On Awareness, through the IDD ecosystem, we seek to create awareness on the potential bias AIaMD presents and the solution we have instituted to that extent. Effects of consent for patient health data usage, potential legal help available for breach of health information and the likes. On mock precedence analysis, there is potential for mock precedence analysis on effects of AI decisions. Currently, there is little to no precedence on who faces what and the charge(s): the app developer, clinician, foundational model developer or which specific individual should bare the accountability burden. IDD seems a potent lead. Ethical standards when known should be made known. Existing standards in governance of AIaMD if readily available should be made public knowledge. That notwithstanding, there is evidence that proliferating will require robust, well researched technical skills and guidance. Our current research and future trajectories is a promising way to begin. The IDD ecosystem can also serve as a policy guide to governments especially on the African continent. It presents an opportunity to explore the potential of piloting policies before and appraisal after implementation as well as the potential for scaling promising programs, projects or policies.
It is interesting to note that the idea of regulation is hugely debated especially in the area of whether or not a regional, national or subregional body suffices. Such a stance seems difficult to address without substantial authority or a solid backing. Hence in 2024, I sought to at Oxford enlighten on the essence of tailored regulation. Agreeing with a few researchers (listed below) on how unique characterization of LLMs and other AI systems call for a specialized approach to regulating the AIaMD landscape. Currently, most countries rely on regional bodies for regulatory oversight. But AIaMD developers, governments, NGOs and other policy makers should be reminded of the banning of ChatGPT in Italy in 2023. There seem to be thence precedence to rather than considering regional regulatory bodies insights, national and subregional bodies.
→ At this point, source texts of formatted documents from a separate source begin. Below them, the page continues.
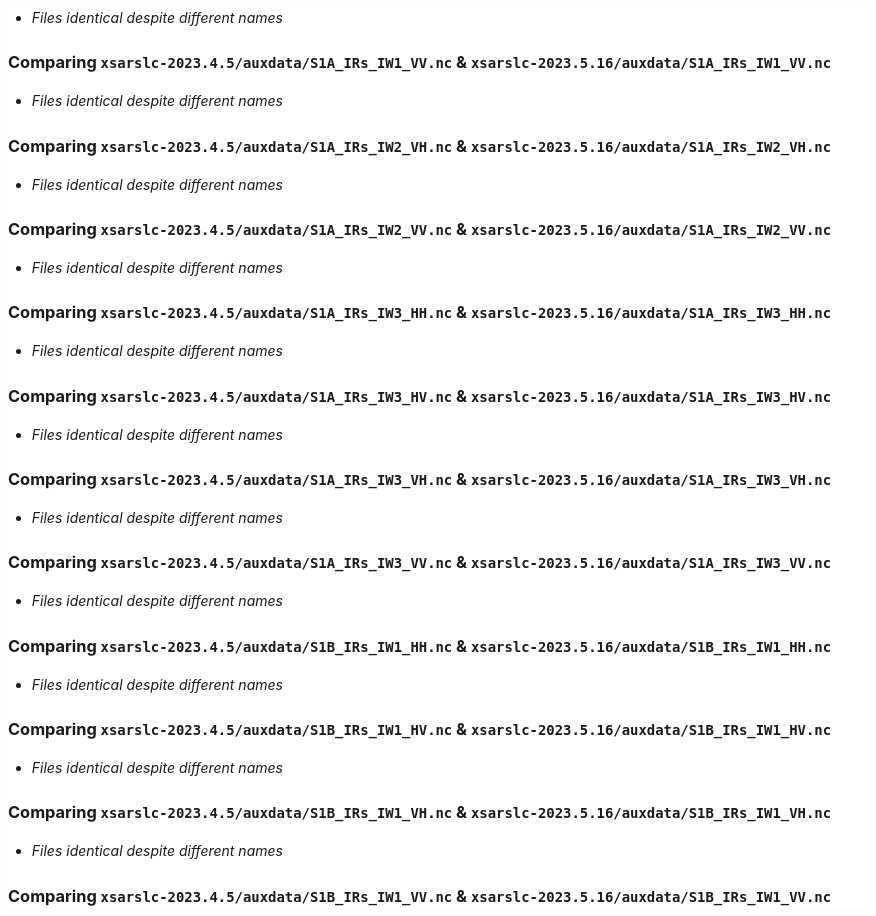  * *Files identical despite different names*

### Comparing `xsarslc-2023.4.5/auxdata/S1A_IRs_IW1_VV.nc` & `xsarslc-2023.5.16/auxdata/S1A_IRs_IW1_VV.nc`

 * *Files identical despite different names*

### Comparing `xsarslc-2023.4.5/auxdata/S1A_IRs_IW2_VH.nc` & `xsarslc-2023.5.16/auxdata/S1A_IRs_IW2_VH.nc`

 * *Files identical despite different names*

### Comparing `xsarslc-2023.4.5/auxdata/S1A_IRs_IW2_VV.nc` & `xsarslc-2023.5.16/auxdata/S1A_IRs_IW2_VV.nc`

 * *Files identical despite different names*

### Comparing `xsarslc-2023.4.5/auxdata/S1A_IRs_IW3_HH.nc` & `xsarslc-2023.5.16/auxdata/S1A_IRs_IW3_HH.nc`

 * *Files identical despite different names*

### Comparing `xsarslc-2023.4.5/auxdata/S1A_IRs_IW3_HV.nc` & `xsarslc-2023.5.16/auxdata/S1A_IRs_IW3_HV.nc`

 * *Files identical despite different names*

### Comparing `xsarslc-2023.4.5/auxdata/S1A_IRs_IW3_VH.nc` & `xsarslc-2023.5.16/auxdata/S1A_IRs_IW3_VH.nc`

 * *Files identical despite different names*

### Comparing `xsarslc-2023.4.5/auxdata/S1A_IRs_IW3_VV.nc` & `xsarslc-2023.5.16/auxdata/S1A_IRs_IW3_VV.nc`

 * *Files identical despite different names*

### Comparing `xsarslc-2023.4.5/auxdata/S1B_IRs_IW1_HH.nc` & `xsarslc-2023.5.16/auxdata/S1B_IRs_IW1_HH.nc`

 * *Files identical despite different names*

### Comparing `xsarslc-2023.4.5/auxdata/S1B_IRs_IW1_HV.nc` & `xsarslc-2023.5.16/auxdata/S1B_IRs_IW1_HV.nc`

 * *Files identical despite different names*

### Comparing `xsarslc-2023.4.5/auxdata/S1B_IRs_IW1_VH.nc` & `xsarslc-2023.5.16/auxdata/S1B_IRs_IW1_VH.nc`

 * *Files identical despite different names*

### Comparing `xsarslc-2023.4.5/auxdata/S1B_IRs_IW1_VV.nc` & `xsarslc-2023.5.16/auxdata/S1B_IRs_IW1_VV.nc`

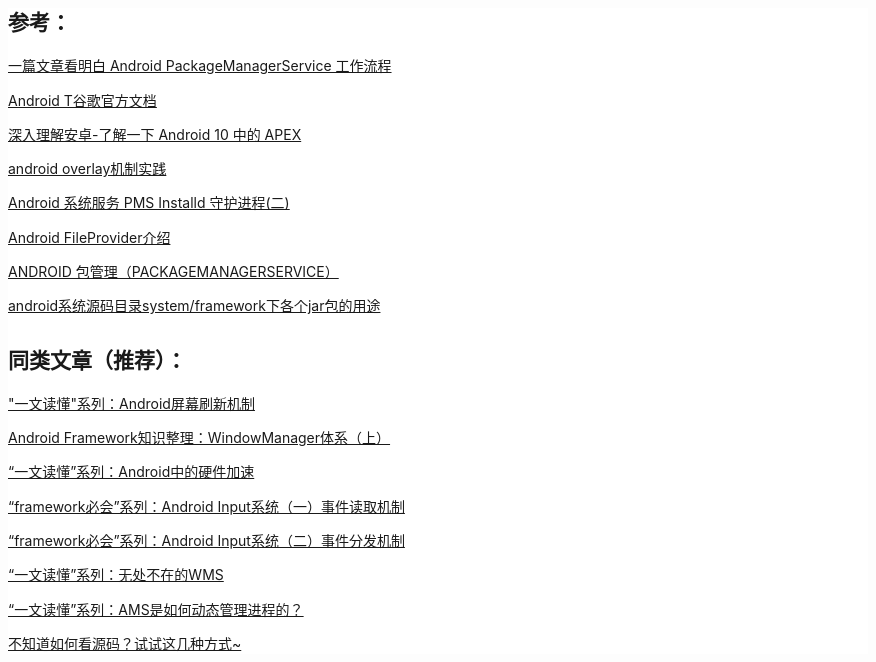 ## 参考：

[一篇文章看明白 Android PackageManagerService 工作流程](https://blog.csdn.net/freekiteyu/article/details/82774947)

[Android T谷歌官方文档](https://cs.android.com/android/platform/superproject/+/master:frameworks/base/services/core/java/com/android/server/pm/PackageManagerService.java;l=317;drc=7d9f63d6f9d102411e7d19028fefd6fef38f6ee7;bpv=0;bpt=0?q=PackageManagerSer&sq=&ss=android%2Fplatform%2Fsuperproject)

[深入理解安卓-了解一下 Android 10 中的 APEX](https://www.wenjiangs.com/doc/79hyuxbwqmya)

[android overlay机制实践](https://blog.csdn.net/qq_41818873/article/details/124016434)

[Android 系统服务 PMS Installd 守护进程(二)](http://www.icodebang.com/article/319172)

[Android FileProvider介绍](https://blog.csdn.net/xialong_927/article/details/104003484)

[ANDROID 包管理（PACKAGEMANAGERSERVICE）](https://www.freesion.com/article/68561054572/)

[android系统源码目录system/framework下各个jar包的用途](https://blog.csdn.net/wangrengxing/article/details/38847225)

## 同类文章（推荐）：

["一文读懂"系列：Android屏幕刷新机制](https://juejin.cn/post/7163858831309537294)

[Android Framework知识整理：WindowManager体系（上）](https://juejin.cn/post/7166157765570723871)

[“一文读懂”系列：Android中的硬件加速](https://juejin.cn/post/7166935241108488222)

[“framework必会”系列：Android Input系统（一）事件读取机制](https://juejin.cn/post/7169421307421917214)

[“framework必会”系列：Android Input系统（二）事件分发机制](https://juejin.cn/post/7169835311868936222)

[“一文读懂”系列：无处不在的WMS](https://juejin.cn/post/7172598258064162830)

[“一文读懂”系列：AMS是如何动态管理进程的？](https://juejin.cn/post/7174713775944138809)

[不知道如何看源码？试试这几种方式~](https://juejin.cn/post/7176591422529732645)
There is therefore the need to see by these 'subs' regulation of the AIaMD landscape . Laying emphasis on why Africa's stance should be different. Then, I cited as evidence: Obemeger et al 2017, Seyyed-Kalantari et al 2020 and Ghasseni 2021. The first pointed out how an algorithm used in the US to help in referral process of patients who need extra or specialist care was shown to discriminate against black patients. The second in their analyses of a study in Canada on fairness in algorithms and in this case a deep learning algorithm discovered there was some form of bias with regards to diagnosis. The highest form of under diagnosis was in young females and black patients on public health insurance for low-income people and households. In this case the diagnosis was for detection of fractures, lung lesions, pneumonia among others in chest x-ray images. And finally Ghasseni argued that the most common cause for unfairness in medical AI is the bias in the data used to train the machine learning models. The period exposed or should I say enlightened on how the European Commission, FDA US and for instance Singapore Health Service Authority are seeking to race with AI as a potential to enhance healthcare.